Data items
::::

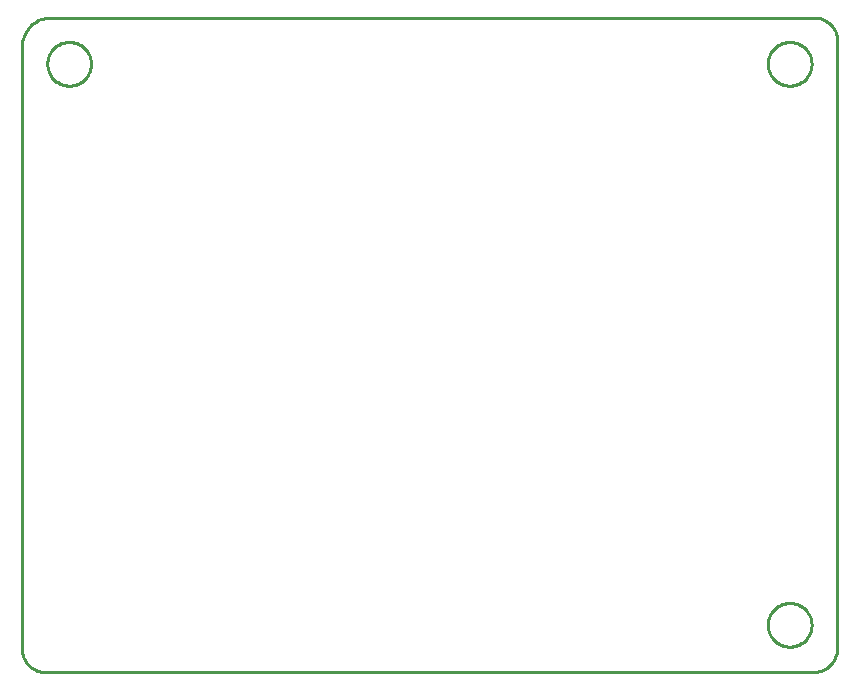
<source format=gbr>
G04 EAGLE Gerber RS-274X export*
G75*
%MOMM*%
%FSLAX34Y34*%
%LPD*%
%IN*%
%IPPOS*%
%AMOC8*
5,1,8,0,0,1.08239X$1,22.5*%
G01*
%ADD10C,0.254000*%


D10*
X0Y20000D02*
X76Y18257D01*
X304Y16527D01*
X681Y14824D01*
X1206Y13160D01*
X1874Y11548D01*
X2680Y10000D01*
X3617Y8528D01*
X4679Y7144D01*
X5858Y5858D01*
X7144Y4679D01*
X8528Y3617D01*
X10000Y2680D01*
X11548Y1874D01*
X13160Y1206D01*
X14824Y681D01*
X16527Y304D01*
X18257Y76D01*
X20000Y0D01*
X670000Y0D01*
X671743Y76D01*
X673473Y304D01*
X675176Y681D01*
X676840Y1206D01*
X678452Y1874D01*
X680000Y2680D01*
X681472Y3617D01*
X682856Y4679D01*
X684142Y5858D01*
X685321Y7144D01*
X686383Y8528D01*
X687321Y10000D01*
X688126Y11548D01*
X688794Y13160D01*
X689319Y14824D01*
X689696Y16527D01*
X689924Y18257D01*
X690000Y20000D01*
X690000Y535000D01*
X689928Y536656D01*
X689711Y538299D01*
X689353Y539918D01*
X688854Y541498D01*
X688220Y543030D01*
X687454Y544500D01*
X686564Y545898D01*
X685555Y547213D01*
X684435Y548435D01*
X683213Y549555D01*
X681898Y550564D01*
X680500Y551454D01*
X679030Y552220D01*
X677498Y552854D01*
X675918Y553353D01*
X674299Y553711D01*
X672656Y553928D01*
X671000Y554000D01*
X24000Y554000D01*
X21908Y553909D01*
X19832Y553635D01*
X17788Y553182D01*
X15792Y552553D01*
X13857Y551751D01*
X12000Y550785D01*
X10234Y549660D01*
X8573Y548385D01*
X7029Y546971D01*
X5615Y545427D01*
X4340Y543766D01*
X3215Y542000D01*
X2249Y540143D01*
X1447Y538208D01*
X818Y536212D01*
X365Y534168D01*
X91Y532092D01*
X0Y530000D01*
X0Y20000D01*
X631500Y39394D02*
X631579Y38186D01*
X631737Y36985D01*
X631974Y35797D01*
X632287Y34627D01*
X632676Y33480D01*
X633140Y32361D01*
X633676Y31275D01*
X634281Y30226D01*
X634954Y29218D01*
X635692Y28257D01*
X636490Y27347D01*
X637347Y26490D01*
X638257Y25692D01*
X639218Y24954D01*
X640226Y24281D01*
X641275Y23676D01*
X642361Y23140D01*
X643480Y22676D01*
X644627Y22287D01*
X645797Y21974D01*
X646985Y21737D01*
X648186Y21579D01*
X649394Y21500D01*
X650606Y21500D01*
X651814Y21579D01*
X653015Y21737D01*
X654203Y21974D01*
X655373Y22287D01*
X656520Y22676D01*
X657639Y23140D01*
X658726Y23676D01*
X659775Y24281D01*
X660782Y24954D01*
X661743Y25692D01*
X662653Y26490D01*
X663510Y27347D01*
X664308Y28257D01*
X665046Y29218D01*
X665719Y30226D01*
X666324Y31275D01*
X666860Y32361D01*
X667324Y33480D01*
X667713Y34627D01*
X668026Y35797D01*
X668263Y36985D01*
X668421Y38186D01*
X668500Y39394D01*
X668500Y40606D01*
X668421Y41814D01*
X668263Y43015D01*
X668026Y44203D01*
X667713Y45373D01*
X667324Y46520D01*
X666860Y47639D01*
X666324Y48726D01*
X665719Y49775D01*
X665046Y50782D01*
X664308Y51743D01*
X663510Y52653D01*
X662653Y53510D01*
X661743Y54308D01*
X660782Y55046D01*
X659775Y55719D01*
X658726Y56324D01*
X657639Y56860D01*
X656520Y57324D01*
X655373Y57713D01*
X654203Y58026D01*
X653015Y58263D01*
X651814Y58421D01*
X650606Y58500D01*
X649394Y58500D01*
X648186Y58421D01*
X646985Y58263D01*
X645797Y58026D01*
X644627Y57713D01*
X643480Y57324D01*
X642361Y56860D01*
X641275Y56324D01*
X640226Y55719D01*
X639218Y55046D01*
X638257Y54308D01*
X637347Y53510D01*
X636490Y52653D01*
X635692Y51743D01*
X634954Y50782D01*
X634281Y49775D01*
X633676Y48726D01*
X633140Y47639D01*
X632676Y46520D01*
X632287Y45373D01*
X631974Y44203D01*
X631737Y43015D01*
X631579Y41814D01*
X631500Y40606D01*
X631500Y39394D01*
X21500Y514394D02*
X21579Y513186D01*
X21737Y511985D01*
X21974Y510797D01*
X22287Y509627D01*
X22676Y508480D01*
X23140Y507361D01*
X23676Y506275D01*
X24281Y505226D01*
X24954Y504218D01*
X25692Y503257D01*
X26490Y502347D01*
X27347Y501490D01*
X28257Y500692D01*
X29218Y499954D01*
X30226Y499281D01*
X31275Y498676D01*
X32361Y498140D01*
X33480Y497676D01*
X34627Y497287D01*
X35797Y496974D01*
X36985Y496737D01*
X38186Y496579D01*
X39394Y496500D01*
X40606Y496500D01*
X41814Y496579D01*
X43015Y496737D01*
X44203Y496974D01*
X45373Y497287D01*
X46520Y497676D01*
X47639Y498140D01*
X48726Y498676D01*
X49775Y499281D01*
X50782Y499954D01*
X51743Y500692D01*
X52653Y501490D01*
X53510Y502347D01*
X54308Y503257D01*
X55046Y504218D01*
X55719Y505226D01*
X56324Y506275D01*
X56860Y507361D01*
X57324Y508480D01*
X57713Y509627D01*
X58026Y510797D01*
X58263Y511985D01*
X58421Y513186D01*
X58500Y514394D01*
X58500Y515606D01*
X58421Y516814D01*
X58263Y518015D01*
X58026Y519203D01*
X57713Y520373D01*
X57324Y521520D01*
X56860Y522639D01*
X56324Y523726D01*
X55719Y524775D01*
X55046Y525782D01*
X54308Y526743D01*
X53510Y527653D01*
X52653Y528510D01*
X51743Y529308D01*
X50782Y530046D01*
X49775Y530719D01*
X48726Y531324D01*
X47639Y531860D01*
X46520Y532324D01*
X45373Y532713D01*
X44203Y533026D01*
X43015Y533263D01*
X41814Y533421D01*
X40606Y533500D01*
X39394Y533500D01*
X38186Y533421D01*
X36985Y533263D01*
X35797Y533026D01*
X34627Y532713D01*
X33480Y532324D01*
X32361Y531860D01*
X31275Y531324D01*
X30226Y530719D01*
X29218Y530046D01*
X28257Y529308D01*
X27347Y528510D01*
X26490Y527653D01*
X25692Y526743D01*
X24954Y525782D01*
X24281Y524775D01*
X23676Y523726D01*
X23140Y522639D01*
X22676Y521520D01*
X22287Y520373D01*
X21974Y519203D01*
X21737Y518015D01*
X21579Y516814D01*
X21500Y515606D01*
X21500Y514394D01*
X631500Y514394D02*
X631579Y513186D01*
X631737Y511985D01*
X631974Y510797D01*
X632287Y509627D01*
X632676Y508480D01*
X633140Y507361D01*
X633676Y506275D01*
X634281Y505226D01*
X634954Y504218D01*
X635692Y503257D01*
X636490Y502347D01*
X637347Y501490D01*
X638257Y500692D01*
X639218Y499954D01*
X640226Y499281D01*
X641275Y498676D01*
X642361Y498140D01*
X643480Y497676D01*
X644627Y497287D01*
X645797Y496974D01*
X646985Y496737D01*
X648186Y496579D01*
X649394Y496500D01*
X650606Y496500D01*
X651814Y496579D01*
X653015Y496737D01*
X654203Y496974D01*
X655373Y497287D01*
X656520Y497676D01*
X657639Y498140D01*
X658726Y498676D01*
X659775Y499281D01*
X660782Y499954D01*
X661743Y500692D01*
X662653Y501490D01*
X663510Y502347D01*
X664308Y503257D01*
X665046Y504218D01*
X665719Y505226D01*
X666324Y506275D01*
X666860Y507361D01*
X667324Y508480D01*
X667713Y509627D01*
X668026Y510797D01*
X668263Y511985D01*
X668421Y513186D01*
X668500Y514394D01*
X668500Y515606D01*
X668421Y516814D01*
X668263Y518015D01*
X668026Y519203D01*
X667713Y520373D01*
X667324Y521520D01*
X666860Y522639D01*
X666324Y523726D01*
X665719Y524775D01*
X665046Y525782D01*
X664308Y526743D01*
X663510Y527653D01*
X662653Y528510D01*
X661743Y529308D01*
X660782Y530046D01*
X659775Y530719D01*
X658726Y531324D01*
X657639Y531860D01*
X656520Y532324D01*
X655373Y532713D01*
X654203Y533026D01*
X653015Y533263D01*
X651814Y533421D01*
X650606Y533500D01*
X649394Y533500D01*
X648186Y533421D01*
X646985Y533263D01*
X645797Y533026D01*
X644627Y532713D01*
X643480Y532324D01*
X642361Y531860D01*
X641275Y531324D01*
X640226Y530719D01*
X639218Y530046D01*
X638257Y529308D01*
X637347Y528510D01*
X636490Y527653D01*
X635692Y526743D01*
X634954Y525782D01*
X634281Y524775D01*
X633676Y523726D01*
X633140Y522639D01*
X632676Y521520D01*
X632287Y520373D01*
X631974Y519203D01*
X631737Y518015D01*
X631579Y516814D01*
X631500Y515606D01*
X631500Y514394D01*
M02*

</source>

::::

** Try it **
Begin at the top of the records above and retype each line exactly until the line containing "X0Y530000D01*", which is included. Skip all pictures.

** Solution to the exercise **
<source format=gbr>
G04 EAGLE Gerber RS-274X export*
G75*
%MOMM*%
%FSLAX34Y34*%
%LPD*%
%IN*%
%IPPOS*%
%AMOC8*
5,1,8,0,0,1.08239X$1,22.5*%
G01*
%ADD10C,0.254000*%


D10*
X0Y20000D02*
X76Y18257D01*
X304Y16527D01*
X681Y14824D01*
X1206Y13160D01*
X1874Y11548D01*
X2680Y10000D01*
X3617Y8528D01*
X4679Y7144D01*
X5858Y5858D01*
X7144Y4679D01*
X8528Y3617D01*
X10000Y2680D01*
X11548Y1874D01*
X13160Y1206D01*
X14824Y681D01*
X16527Y304D01*
X18257Y76D01*
X20000Y0D01*
X670000Y0D01*
X671743Y76D01*
X673473Y304D01*
X675176Y681D01*
X676840Y1206D01*
X678452Y1874D01*
X680000Y2680D01*
X681472Y3617D01*
X682856Y4679D01*
X684142Y5858D01*
X685321Y7144D01*
X686383Y8528D01*
X687321Y10000D01*
X688126Y11548D01*
X688794Y13160D01*
X689319Y14824D01*
X689696Y16527D01*
X689924Y18257D01*
X690000Y20000D01*
X690000Y535000D01*
X689928Y536656D01*
X689711Y538299D01*
X689353Y539918D01*
X688854Y541498D01*
X688220Y543030D01*
X687454Y544500D01*
X686564Y545898D01*
X685555Y547213D01*
X684435Y548435D01*
X683213Y549555D01*
X681898Y550564D01*
X680500Y551454D01*
X679030Y552220D01*
X677498Y552854D01*
X675918Y553353D01*
X674299Y553711D01*
X672656Y553928D01*
X671000Y554000D01*
X24000Y554000D01*
X21908Y553909D01*
X19832Y553635D01*
X17788Y553182D01*
X15792Y552553D01*
X13857Y551751D01*
X12000Y550785D01*
X10234Y549660D01*
X8573Y548385D01*
X7029Y546971D01*
X5615Y545427D01*
X4340Y543766D01*
X3215Y542000D01*
X2249Y540143D01*
X1447Y538208D01*
X818Y536212D01*
X365Y534168D01*
X91Y532092D01*
X0Y530000D01*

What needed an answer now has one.